Wir wollten daher in einem überparteilichen Bündnis arbeiten und uns nicht von Parteien instrumentalisieren lassen.
Welche Aktionsformen habt ihr bisher versucht und plant ihr?
Wir haben Fahrrad-Demos organisiert, uns an den Klimastreiks beteiligt und Mängeltouren für interessierte Bürger*innen angeboten. Auch im Netz sind wir aktiv: Wir haben 2019 einen Mängel-Adventskalender mit eingereichten Bildern von Bochumer*innen veröffentlicht und eine Online-Podiumsdiskussion mit Bochumer Politiker*innen veranstaltet. Außerdem haben wir einen Mängelmelder angelegt, auf dem wir eingereichte Mängel auf einer Stadtkarte sichtbar machen. Unsere neusten Errungenschaften sind ein eigener Podcast sowie natürlich die Initiierung des mittlerweile autonomen Projekts »RadEnscheid Bochum«.
Habt ihr Ansprechpartner bei der Stadtverwaltung oder den Parteien?
Ja, wir führen regelmäßig Gespräche mit dem Tiefbauamt sowie Politiker*innen aus den Parteien (außer der AFD!).
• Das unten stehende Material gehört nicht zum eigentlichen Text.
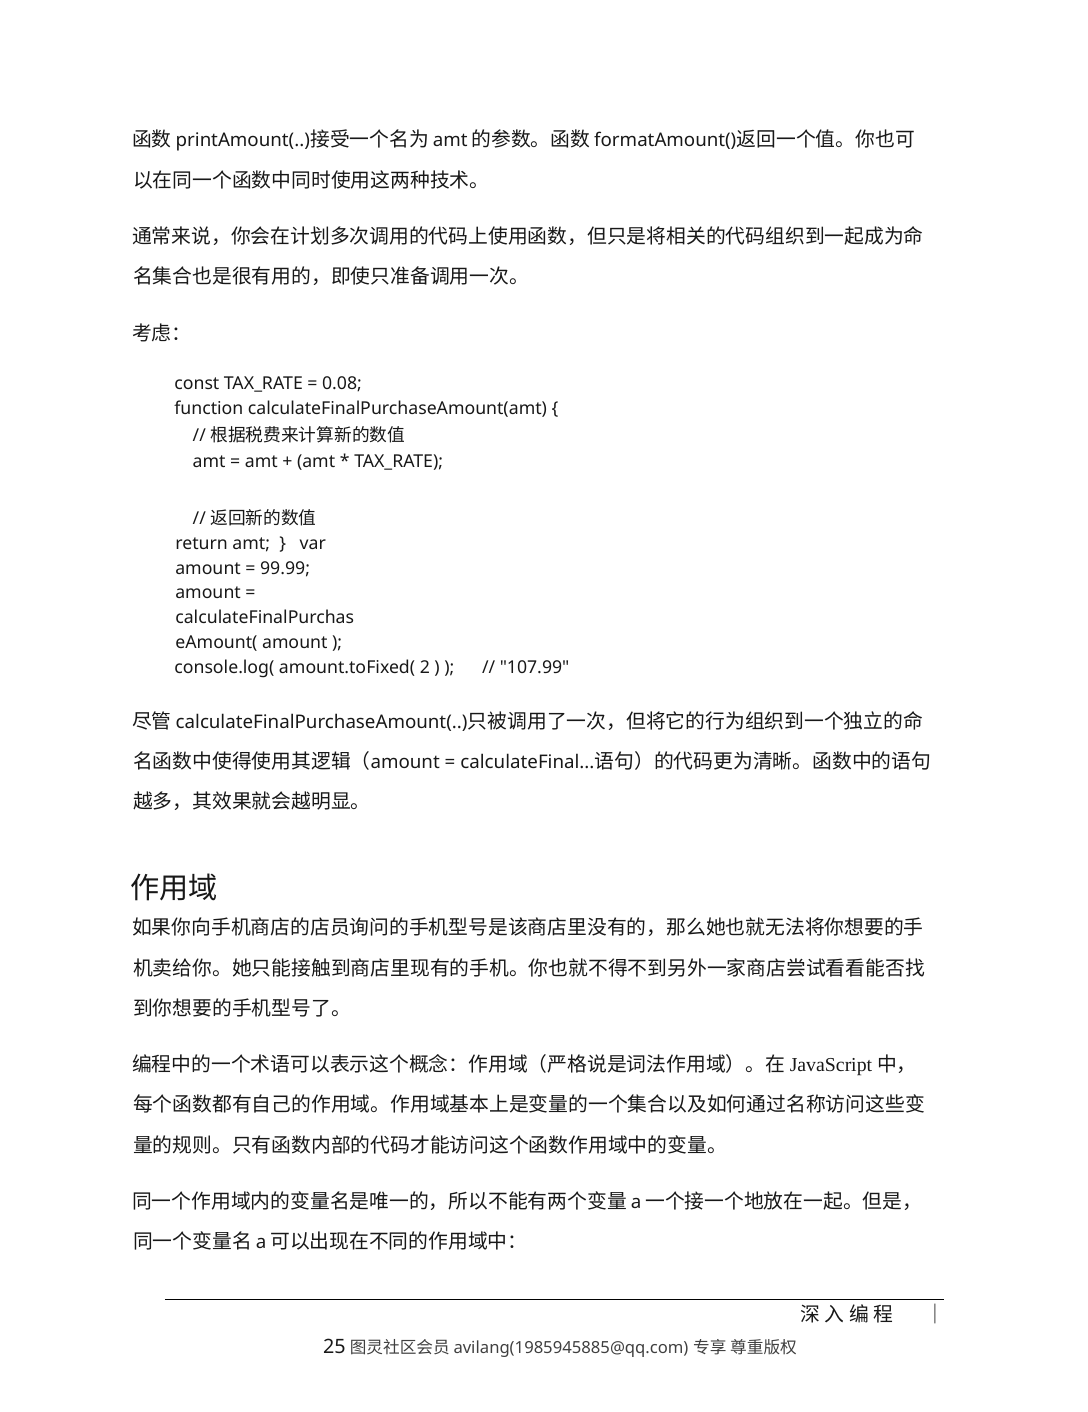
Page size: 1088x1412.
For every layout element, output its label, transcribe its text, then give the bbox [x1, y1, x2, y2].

text console.log( amount.toFixed( 2 ) ); // "107.99" [174, 655, 745, 679]
text 通常来说，你会在计划多次调用的代码上使用函数，但只是将相关的代码组织到一起成为命名集合也是很有用的，即使只准备调用一次。 [132, 220, 932, 289]
text const TAX_RATE = 0.08; [174, 370, 408, 394]
text 考虑： [132, 317, 932, 346]
text // 返回新的数值 return amt; } var amount = 99.99; amount = calculateFinalPurchaseAmount( amount ); [174, 504, 364, 654]
text amt = amt + (amt * TAX_RATE); [174, 448, 745, 473]
text 作用域 [130, 864, 932, 906]
text 编程中的一个术语可以表示这个概念：作用域（严格说是词法作用域）。在 JavaScript 中，每个函数都有自己的作用域。作用域基本上是变量的一个集合以及如何通过名称访问这些变量的规则。只有函数内部的代码才能访问这个函数作用域中的变量。 [132, 1049, 932, 1158]
text 尽管calculateFinalPurchaseAmount(..)只被调用了一次，但将它的行为组织到一个独立的命名函数中使得使用其逻辑（amount = calculateFinal...语句）的代码更为清晰。函数中的语句越多，其效果就会越明显。 [132, 705, 932, 815]
text 函数printAmount(..)接受一个名为amt的参数。函数formatAmount()返回一个值。你也可以在同一个函数中同时使用这两种技术。 [132, 124, 932, 193]
text function calculateFinalPurchaseAmount(amt) { [174, 395, 745, 419]
text 同一个作用域内的变量名是唯一的，所以不能有两个变量a一个接一个地放在一起。但是，同一个变量名a可以出现在不同的作用域中： [132, 1186, 932, 1254]
text // 根据税费来计算新的数值 [174, 421, 932, 446]
text 如果你向手机商店的店员询问的手机型号是该商店里没有的，那么她也就无法将你想要的手机卖给你。她只能接触到商店里现有的手机。你也就不得不到另外一家商店尝试看看能否找到你想要的手机型号了。 [132, 912, 932, 1021]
Umgesetzt wird dies durch unsere AG Politikgespräche. Auch mit dem Oberbürgermeister haben wir uns schon ausgetauscht.
Wie ist die Reaktion der Leute in Bochum, der Medien usw?
Viele Bochumer*innen unterstützen unsere Forderungen und beteiligen sich beispielsweise mit Freude an unseren Demos und Aktionen, wo bis zu 700 Leute teilgenommen haben. Zuletzt konnten wir viele Mitstreiter*innen für das Projekt »RadEntscheid« gewinnen, bei welchem sich etwa 50 Menschen aktiv engagieren. In den sozialen Medien (Instagram, Twitter, Facebook) haben wir je nach Plattform rund 700-1.000 Follower*innen. Bei einfachen Umfragen auf Instagram beteiligen sich regelmäßig bis zu 150 Leute. Zudem haben wir immer mal wieder Gastbeiträge beim Radio Bochum und im lokalen Fernsehen.
Hat die Corona-Pandemie Auswirkungen auf den Schwerpunkt Radverkehr?
In den letzten Monaten beobachten wir an den städtischen Fahrrad-Messstellen gegenüber den Vorjahren täglich neue Rekordwerte. Viele Menschen haben sich ein neues Fahrrad gekauft und benutzen dieses im Alltag. Das zeigte sich auch an ausverkauften Bochumer Fahrradgeschäften. Zeitweise war es nicht einmal möglich, Fahrradöl zu bekommen. In Folge des erhöhten Radverkehrs kam es vermehrt zu Unfällen und Konflikten mit anderen Verkehrsteilnehmer*innen. Der Vorschlag der Radwende, PopUp-Radwege in der Stadt anzulegen, wurde nach einer Prüfung durch die Verwaltung abgelehnt.
Konzentriert ihr euch bewusst auf ein Thema oder vertretet ihr übergeordnete Ziele?
Im Hauptfokus steht für uns die Verbesserung der Bochumer Fahrradinfrastruktur und die dafür erforderlichen Maßnahmen. Für uns ist das ein Teil einer sozialökologischen Verkehrswende. Wir sprechen uns aus für eine deutliche Stärkung des Umweltverbundes (ÖPNV, Fuß- und Radverkehr). Die Verkehrswende ist zwingend nötig, damit sich die Klimakrise nicht noch weiter zuspitzt – denn auch Bochum hat im Juni 2019 den Klimanotstand ausgerufen, seitdem sind jedoch keinerlei relevante Veränderungen in Kraft getreten.